● **Version comparison data**:
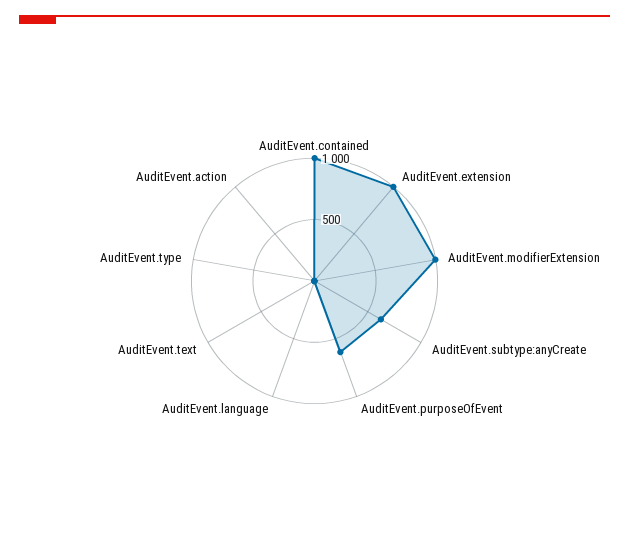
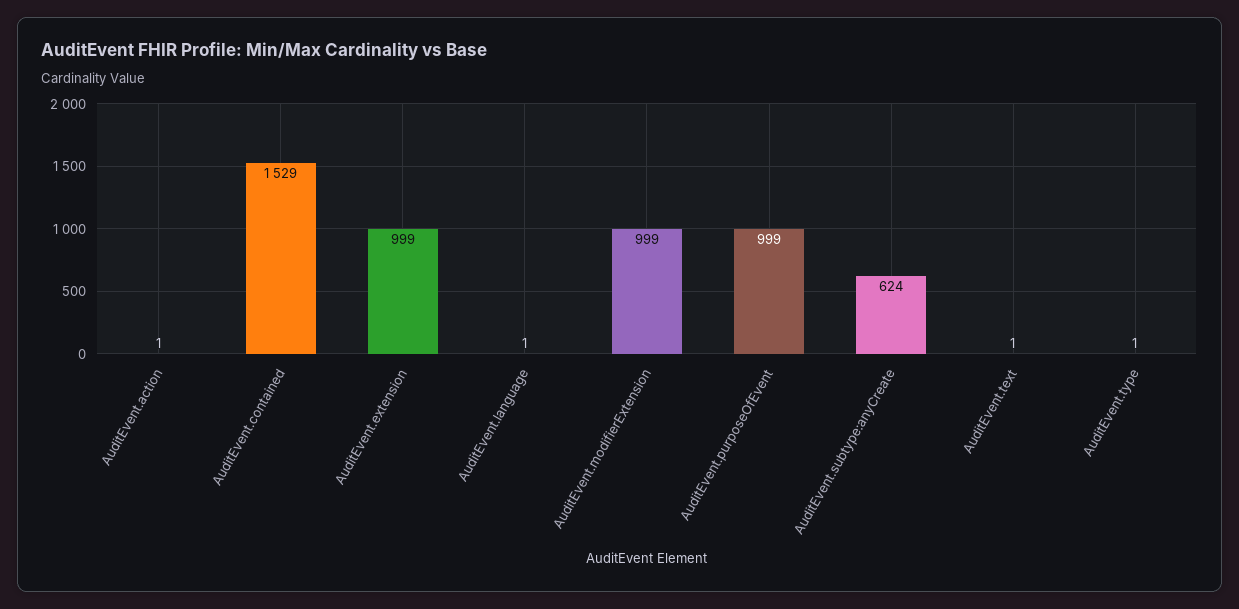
  {
-   "AuditEvent.contained": 1000,
+   "AuditEvent.contained": 1529,
    "AuditEvent.extension": 999,
    "AuditEvent.modifierExtension": 999,
    "AuditEvent.subtype:anyCreate": 624,
-   "AuditEvent.purposeOfEvent": 600,
+   "AuditEvent.purposeOfEvent": 999,
    "AuditEvent.language": 1,
    "AuditEvent.text": 1,
    "AuditEvent.type": 1,
    "AuditEvent.action": 1
  }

● **Aim of the task**:
What is needed is every line from the data above that includes the string "AuditEvent", copied out.

● **Response to the exercise**:
-   "AuditEvent.contained": 1000,
+   "AuditEvent.contained": 1529,
    "AuditEvent.extension": 999,
    "AuditEvent.modifierExtension": 999,
    "AuditEvent.subtype:anyCreate": 624,
-   "AuditEvent.purposeOfEvent": 600,
+   "AuditEvent.purposeOfEvent": 999,
    "AuditEvent.language": 1,
    "AuditEvent.text": 1,
    "AuditEvent.type": 1,
    "AuditEvent.action": 1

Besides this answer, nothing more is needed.